Rupi Kaur follows up “milk and honey” with a second powerful collection
#1 New York Times bestselling author of milk and honey, Rupi Kaur, has just released a new poetry book to die for. Her newest book, The Sun and Her Flowers, is another collection of her poems that explores the prosperity and hardships women endure during their lifetime.
Rupi Kaur is a 25 year old Canadian poet, illustrator, and performer of Indian descent who rose to fame in 2014 after self-publishing her first novel milk and honey which has sold over one million copies. Rupi was born in Punjab, India before she and her family emigrated to Canada when she was four years old. After moving to Canada and being unable to speak English, Rupi found solace and inspiration in drawing and painting. She later found her passion for writing in college and studied Rhetoric and Professional Writing at the University of Waterloo, Ontario.
Not only has Rupi written about women’s issues and relationship struggles, she is a fierce defender against female objectification. In 2015, Kaur posted a photograph on Instagram of a woman in her bedsheets stained with menstrual blood. Instagram quickly removed the photo sparking outrage amongst Kaur’s fans. Kaur responded that social media should be concerning themselves with the staggering amount of pornographic and objectifying images being published, rather than furthering the mystification of the natural process of female menstruation.

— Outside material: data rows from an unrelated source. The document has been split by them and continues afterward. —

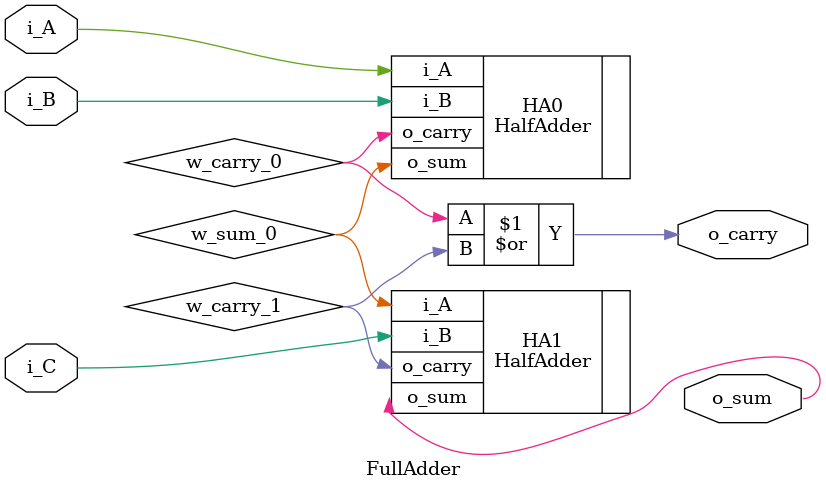
<source format=v>
`timescale 1ns / 1ps

module FullAdder(
    input i_A, i_B, i_C,
    output o_sum, o_carry
    );

    wire w_sum_0, w_carry_0,w_carry_1;

    HalfAdder HA0(
    .i_A(i_A),  
    .i_B(i_B),
    .o_sum(w_sum_0),  // 나가서 wire로 나가니까 
    .o_carry(w_carry_0)
    );

    HalfAdder HA1(
    .i_A(w_sum_0),
    .i_B(i_C),
    .o_sum(o_sum), 
    .o_carry(w_carry_1)
    );

    assign o_carry = w_carry_0 | w_carry_1;

endmodule

</source>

The Sun and Her Flowers, like milk and honey, is a poetry anthology which consists of five chapters of poetry and illustrations with explore a variety of themes. The book reflects on the life cycle of flowers and their constant cycles of shrivel and growth. Her book plays with plant metaphors to reflect the fragility and strength found in nature and women.
Like her unabashed activism for women’s rights, her poetry is bold, direct, and compelling. Her words make no attempt to hold her opinions back about society’s state of decay. The Sun and Her Flowers is a literary expedition about life’s journey and how (just like flowers) women and relationships can wilt, rise, and blossom.